Position: Senior research associate, Field: Soil ecology, Organisation: AgResearch.
Ross Gray is a senior research associate with AgResearch. He is based at the Grasslands Research Centre in Palmerston North and is part of the Climate, Land and Environment group. Ross’s particular area of interest is soil ecology – earthworms and soil arthropods.
Scientific research rarely happens in isolation – it truly is a team effort. Technicians, research associates, scientists and sometimes even university students all have an important part to play in designing, managing and subsequently reporting scientific trials.
Science is a superb vocation for the naturally inquisitive, where hands-on innovation and discovery make for fulfilling and always interesting endeavours.
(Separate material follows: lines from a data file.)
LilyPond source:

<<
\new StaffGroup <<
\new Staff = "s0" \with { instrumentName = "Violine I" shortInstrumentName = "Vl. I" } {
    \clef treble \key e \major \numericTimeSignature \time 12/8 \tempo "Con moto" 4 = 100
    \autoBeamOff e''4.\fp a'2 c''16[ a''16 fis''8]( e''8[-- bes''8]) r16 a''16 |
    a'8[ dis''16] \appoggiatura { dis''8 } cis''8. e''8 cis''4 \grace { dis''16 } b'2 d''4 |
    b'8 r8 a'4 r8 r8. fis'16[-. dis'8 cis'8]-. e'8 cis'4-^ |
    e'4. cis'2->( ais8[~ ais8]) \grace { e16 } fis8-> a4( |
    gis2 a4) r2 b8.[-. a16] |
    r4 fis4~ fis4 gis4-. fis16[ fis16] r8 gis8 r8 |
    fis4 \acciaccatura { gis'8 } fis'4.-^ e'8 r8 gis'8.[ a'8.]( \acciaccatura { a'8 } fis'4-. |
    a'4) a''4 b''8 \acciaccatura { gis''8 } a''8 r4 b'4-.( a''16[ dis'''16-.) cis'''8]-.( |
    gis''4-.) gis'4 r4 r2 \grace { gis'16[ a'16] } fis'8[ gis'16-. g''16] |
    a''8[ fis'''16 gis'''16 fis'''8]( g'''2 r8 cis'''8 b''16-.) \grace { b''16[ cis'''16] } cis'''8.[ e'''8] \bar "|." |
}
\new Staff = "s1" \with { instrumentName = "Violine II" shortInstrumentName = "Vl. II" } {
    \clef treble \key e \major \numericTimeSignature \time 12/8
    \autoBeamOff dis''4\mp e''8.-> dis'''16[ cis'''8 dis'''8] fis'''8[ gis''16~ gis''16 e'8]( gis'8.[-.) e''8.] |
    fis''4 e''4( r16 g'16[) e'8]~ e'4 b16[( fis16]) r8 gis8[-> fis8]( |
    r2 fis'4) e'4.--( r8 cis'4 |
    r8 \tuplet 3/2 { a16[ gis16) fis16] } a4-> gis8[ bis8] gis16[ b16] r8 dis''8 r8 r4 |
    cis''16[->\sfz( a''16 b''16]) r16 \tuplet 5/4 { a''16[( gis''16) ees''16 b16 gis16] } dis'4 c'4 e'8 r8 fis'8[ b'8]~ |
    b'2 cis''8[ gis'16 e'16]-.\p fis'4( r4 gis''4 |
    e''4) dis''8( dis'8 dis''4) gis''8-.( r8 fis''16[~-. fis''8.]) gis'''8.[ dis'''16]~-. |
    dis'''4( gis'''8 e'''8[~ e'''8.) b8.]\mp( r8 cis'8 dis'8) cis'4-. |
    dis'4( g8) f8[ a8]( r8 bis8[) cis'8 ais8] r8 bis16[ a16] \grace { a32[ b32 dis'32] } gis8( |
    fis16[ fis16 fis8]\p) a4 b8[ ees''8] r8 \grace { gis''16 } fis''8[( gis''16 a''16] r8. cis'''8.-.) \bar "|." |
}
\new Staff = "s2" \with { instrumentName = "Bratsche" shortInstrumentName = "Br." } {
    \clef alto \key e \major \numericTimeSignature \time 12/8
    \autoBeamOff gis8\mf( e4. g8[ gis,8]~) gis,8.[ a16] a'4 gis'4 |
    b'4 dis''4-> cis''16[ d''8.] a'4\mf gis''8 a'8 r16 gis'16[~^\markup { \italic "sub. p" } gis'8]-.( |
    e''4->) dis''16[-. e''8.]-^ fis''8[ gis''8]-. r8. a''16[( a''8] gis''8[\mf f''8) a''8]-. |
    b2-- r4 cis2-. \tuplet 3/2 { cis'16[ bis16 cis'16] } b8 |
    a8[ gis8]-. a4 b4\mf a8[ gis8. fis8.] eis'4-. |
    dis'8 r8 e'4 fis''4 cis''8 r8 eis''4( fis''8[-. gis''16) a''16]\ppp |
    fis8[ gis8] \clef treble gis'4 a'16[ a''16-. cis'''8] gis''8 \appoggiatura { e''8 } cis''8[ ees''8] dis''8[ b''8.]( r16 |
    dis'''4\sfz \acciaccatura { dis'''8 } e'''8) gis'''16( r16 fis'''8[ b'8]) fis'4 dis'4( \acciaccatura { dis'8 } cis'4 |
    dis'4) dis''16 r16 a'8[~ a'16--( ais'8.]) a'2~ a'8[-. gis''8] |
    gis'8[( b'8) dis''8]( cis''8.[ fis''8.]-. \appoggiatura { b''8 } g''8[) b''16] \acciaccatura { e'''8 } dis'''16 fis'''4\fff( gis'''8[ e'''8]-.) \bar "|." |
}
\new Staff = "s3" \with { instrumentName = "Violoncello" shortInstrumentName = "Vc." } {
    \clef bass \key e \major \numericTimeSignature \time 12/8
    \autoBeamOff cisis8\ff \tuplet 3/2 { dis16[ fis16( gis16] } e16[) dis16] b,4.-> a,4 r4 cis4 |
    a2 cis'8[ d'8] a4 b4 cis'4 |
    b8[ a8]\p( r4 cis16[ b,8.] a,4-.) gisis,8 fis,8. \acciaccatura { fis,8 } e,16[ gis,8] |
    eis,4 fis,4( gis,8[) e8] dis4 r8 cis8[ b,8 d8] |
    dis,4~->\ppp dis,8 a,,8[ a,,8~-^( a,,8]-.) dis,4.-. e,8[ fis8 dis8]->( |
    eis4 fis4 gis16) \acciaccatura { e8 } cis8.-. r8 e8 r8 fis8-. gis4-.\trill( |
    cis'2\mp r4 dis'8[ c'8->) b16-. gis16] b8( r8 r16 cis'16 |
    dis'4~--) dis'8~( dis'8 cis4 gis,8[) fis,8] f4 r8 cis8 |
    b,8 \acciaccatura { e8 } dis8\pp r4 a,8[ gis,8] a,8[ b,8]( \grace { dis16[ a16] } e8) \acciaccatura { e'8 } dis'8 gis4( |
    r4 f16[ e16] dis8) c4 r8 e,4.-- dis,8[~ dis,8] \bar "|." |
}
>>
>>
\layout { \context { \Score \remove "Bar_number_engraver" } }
As a senior research associate, Ross is involved in all aspects of science including input into project bidding applications, trial planning, trial set-up, trial management and deconstruction, analytical services, data management and interpretation leading on to authorship of science papers. In addition to the specialist technical and analytical services Ross provides to groups within AgResearch, he also works with external clients.
Ross has been with AgResearch for more than 30 years. He began as a technical trainee – similar to a science apprenticeship. Ross studied part-time for a New Zealand Certificate in science during his time as a trainee. He has come a long way since then, and Ross is proof that there are many pathways that lead to a career in science. Ross feels privileged to be able to design and run an extremely varied number of trials on a diverse scale, from growth cabinet and glasshouse trials to field trials and even countrywide soil fauna surveys.
Ross’s interests outside of work include hang-gliding, general aviation, skiing, computers and backyard engineering. He also includes ecology (especially earthworms) and photography as interests – he took many of the earthworm photos used on our site.
Nature of science
Scientific inquiry is a complex social activity that encompasses a broad range of people, skills and experiences. Stereotypes often depict scientists working alone and isolated in a laboratory. In reality, research is more often conducted by a team of people rather than by an individual.
This article is based on information current in 2012.